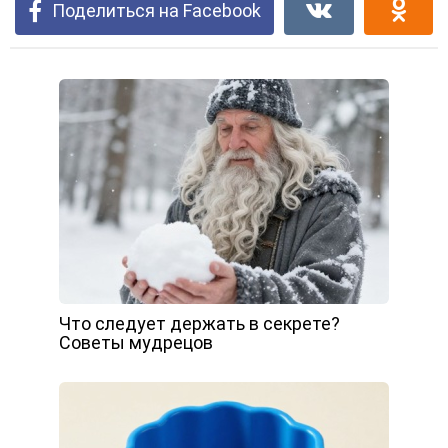
Поделиться на Facebook
Что следует держать в секрете?
Советы мудрецов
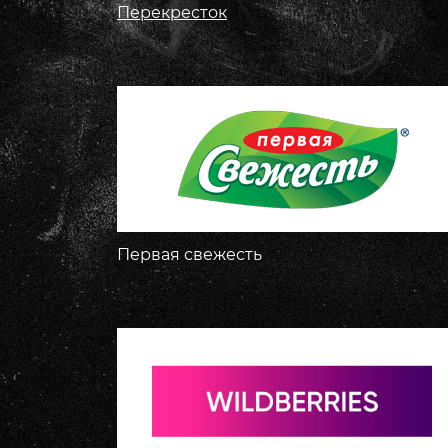
Перекресток
Первая свежесть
- - -
Work order: All of the entries above need to be repeated exactly, minus the pictures.

Written response:
Поделиться на Facebook
Что следует держать в секрете?
Советы мудрецов
Перекресток
Первая свежесть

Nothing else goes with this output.